1 Carefully consider if your child is capable of performing the responsibilities expected. Do not give your child too many chores to do at once, make sure he/she gets up early enough to get to school on time, provide more than enough time to perform a responsibility etc, and do not expect perfection.
2 Establish rules for performing everyday expectations (e.g., get up on time for school, do your chores right after you get home from school, finish your homework before you watch T.V, etc). These rules should be consistent and followed by everyone in the home. Talk about the rules often.
3 Establish a routine for your child to follow for getting ready for school, performing chores, doing homework, etc. This will help your child remember what is expected.
4 Reward your child for getting things done without being distracted. Possible rewards include verbal praise (e.g., “You’re on time for school. Good for you!”,“Thank you for remembering to finish your homework before you turned on the T.V., etc), a kiss on the cheek, a hug, having a friend over to play, staying up late, watching a favorite T.V. show, and playing a game with a parent.
5 If there are other children or adolescents in the home, reward them for getting things done without becoming distracted.
6 Model for your child the appropriate ways to get things done without becoming distracted. Show your child how to follow a routine by following one yourself and getting things done on time.
7 Make certain that your child sees the relationship between behavior and the consequences which follow (e.g., failing to feed the dog will cause the dog to go hungry).
8 When your child does not get something done because he/she was distracted, explain exactly what he/she did wrong, what should have been done and why.

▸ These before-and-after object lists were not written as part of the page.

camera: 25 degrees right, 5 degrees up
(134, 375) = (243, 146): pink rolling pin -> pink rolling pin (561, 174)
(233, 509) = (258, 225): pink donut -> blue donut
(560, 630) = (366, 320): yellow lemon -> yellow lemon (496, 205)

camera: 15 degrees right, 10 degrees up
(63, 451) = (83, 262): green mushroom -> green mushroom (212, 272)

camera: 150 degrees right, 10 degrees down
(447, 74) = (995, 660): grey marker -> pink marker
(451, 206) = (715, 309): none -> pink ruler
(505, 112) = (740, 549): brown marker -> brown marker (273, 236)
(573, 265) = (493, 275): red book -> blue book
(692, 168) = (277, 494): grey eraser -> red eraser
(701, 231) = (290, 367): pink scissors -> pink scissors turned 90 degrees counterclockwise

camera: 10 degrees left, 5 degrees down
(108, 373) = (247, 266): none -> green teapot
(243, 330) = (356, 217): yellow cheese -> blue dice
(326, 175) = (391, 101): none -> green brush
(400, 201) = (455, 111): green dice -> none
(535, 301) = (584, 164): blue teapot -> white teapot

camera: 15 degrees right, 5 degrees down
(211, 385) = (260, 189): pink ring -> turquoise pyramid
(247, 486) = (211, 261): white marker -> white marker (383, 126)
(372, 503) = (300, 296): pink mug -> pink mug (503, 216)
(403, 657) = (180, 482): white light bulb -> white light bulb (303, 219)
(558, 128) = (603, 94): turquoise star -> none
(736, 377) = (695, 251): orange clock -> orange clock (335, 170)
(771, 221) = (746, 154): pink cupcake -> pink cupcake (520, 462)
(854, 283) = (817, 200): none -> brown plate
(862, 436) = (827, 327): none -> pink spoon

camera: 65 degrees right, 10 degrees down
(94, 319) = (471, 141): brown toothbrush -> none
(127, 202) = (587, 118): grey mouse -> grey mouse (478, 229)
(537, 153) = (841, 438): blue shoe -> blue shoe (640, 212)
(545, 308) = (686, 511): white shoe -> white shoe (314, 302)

For example: Your child is supposed to catch the school bus at 7:45 am and is still getting dressed when the bus arrives. Go to your child and say that she/she has missed the bus because of not being ready on time. Explain that it is unacceptable for your child to miss the bus because you don’t have a car to take him/her to school.
9 Write a contract with your child.
For example: I, William, will be ready and waiting for the school bus at 7:40 am for three days in a row. When I accomplish this, I can watch 30 extra minutes of T.V.
The contract should be written within the ability level of your child and should focus on only one behavior at a time.
10 Allow natural consequences to occur due to your child becoming distracted and not getting things done (e.g., a pet goes hungry if not fed, possessions are lost if not put away, etc.).
11 Along with a directive, provide an incentive statement (e.g., “After you get ready for bed, you may watch T.V.”).
12 Provide your child with written reminders. (e.g., a list posted in the bathroom, indicating what his/her chores are and when they need to be done).
13 Tell your child when it is time to set the table, feed the dog, etc.
14 Limit the number of chores for which your child is responsible and gradually increase the number of chores as your child demonstrates the ability to get them done on time without becoming distracted.